Hier oben ist der Zielpunkt der ACT Romania. Wir sind nicht weit von Hermannstadt/Sibiu, von wo es gute Anbindungen nach Wien, Budapest oder zurück nach Baia Mare gibt. Wir fahren aber über die Transfăgărășan Süd und die Dracula-Stadt Bran weiter nach Bukarest. Spätestens jetzt der verlockende Gedanke: Wenn es irgendwann eine ACT Bulgarien geben wird, die zur ACT Greece führt, dann wäre eine dreiwöchige Balkan-Abenteuerroute geschaffen…

Über ACT

PROJEKT:
ACT hat sich zum Ziel gesetzt, legal befahrbare Offroadstrecken in Europa zu erhalten und für einen sanften Motorradtourismus zu erschließen. Gleichzeitig soll die touristische Infrastruktur in ländlichen Gebieten gefördert werden. Von Touratech ins Leben gerufen, firmiert »ACT Adventure Country Tracks e.V.« mittlerweile als gemeinnütziger Verein. Touratech ist als starker Sponsor weiterhin mit an Bord.

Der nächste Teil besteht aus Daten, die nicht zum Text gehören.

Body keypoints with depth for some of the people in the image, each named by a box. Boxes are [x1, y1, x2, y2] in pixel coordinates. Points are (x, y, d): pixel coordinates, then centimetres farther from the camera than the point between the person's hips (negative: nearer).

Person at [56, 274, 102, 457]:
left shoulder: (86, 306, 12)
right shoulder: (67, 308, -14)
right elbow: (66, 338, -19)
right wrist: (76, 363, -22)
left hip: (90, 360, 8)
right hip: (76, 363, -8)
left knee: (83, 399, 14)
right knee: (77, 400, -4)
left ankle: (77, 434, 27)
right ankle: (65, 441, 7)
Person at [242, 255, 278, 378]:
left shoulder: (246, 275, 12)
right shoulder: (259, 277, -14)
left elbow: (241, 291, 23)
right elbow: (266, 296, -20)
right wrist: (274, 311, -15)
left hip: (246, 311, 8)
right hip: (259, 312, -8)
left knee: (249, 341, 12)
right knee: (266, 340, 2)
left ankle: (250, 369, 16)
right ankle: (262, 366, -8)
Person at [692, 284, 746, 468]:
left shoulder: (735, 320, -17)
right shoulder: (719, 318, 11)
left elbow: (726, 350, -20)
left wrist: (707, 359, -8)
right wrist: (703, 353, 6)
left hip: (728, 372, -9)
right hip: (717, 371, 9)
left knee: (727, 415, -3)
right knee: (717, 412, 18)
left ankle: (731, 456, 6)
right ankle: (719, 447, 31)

Es gibt nun aber für alle Interessierten die Möglichkeit, sich in das Projekt einzubringen. Rumänien wird der dritte ACT. Adventure Country Tracks durch Portugal und Griechenland sind bereits erschlossen und erfreuen sich großer Beliebtheit bei Reiseenduristen.

TEAM:
Die ACT Scouting-Tour war eine echte Touratech-Chefpartie. Die Geschäftsführer Marc Pelzer und Alberto Reinhart genossen den Adventure Spirit der rumänischen Wälder, und mit Jochen Schanz, Martin Wickert und Élvio Andrade war die gesamte weitere Firmenleitung am Start. Filipe Elias von TT Portugal machte wieder den Chief of Track. Als alte Rumänien-Hasen waren Niki Krutak und Scout Jakob Weinknecht von Touratech Österreich engagiert. Mirko Nagler von SENA sorgte für up-to-date Helmkommunikation und Andreas Offer von Suzuki brachte einen von Hessler Racing gefertigten Prototypen einer V-Strom Desert mit. Jens Wehrle brillierte einmal mehr als Master of Logistics, und die gesamte Unternehmung lief unter der Regie von Karin Birkel von Good Souls.

FILM & FOTO: ­
Stefan Klabunde von Rugged Frames produzierte mit Canan Gündogan ein gutes Terabyte Filmmaterial, das in den kommenden Wochen und Monaten auf motorradreise.tv, facebook und youtube über den neuen ACT-Track informieren wird. Katja Wickert dokumentierte die Tour als Fotografin.

STRECKE:
Nach einem Streckendesign von Matei und Anca Albulescu verläuft die ACT Romania in einem großen verkehrten S von Baia Mare im Nordwesten bis zum Pass des Transfăgărășan-Highways. Dabei werden die schönsten Regionen der Karpaten befahren. Die Streckenlänge beträgt etwa 1500 Kilometer, aufgeteilt auf fünf Tage, mit guten Übernachtungsmöglichkeiten an den Etappen-Zielpunkten.

UPDATE:
Die offizielle Strecke wird im Herbst auf der ACT-Website vorgestellt und kann dann (schneebedingt) voraussichtlich ab Juni 2019 befahren werden. Tendenziell beste Reisezeit ist September/Oktober, wenn sich der Staub des heißen Sommers gelegt hat.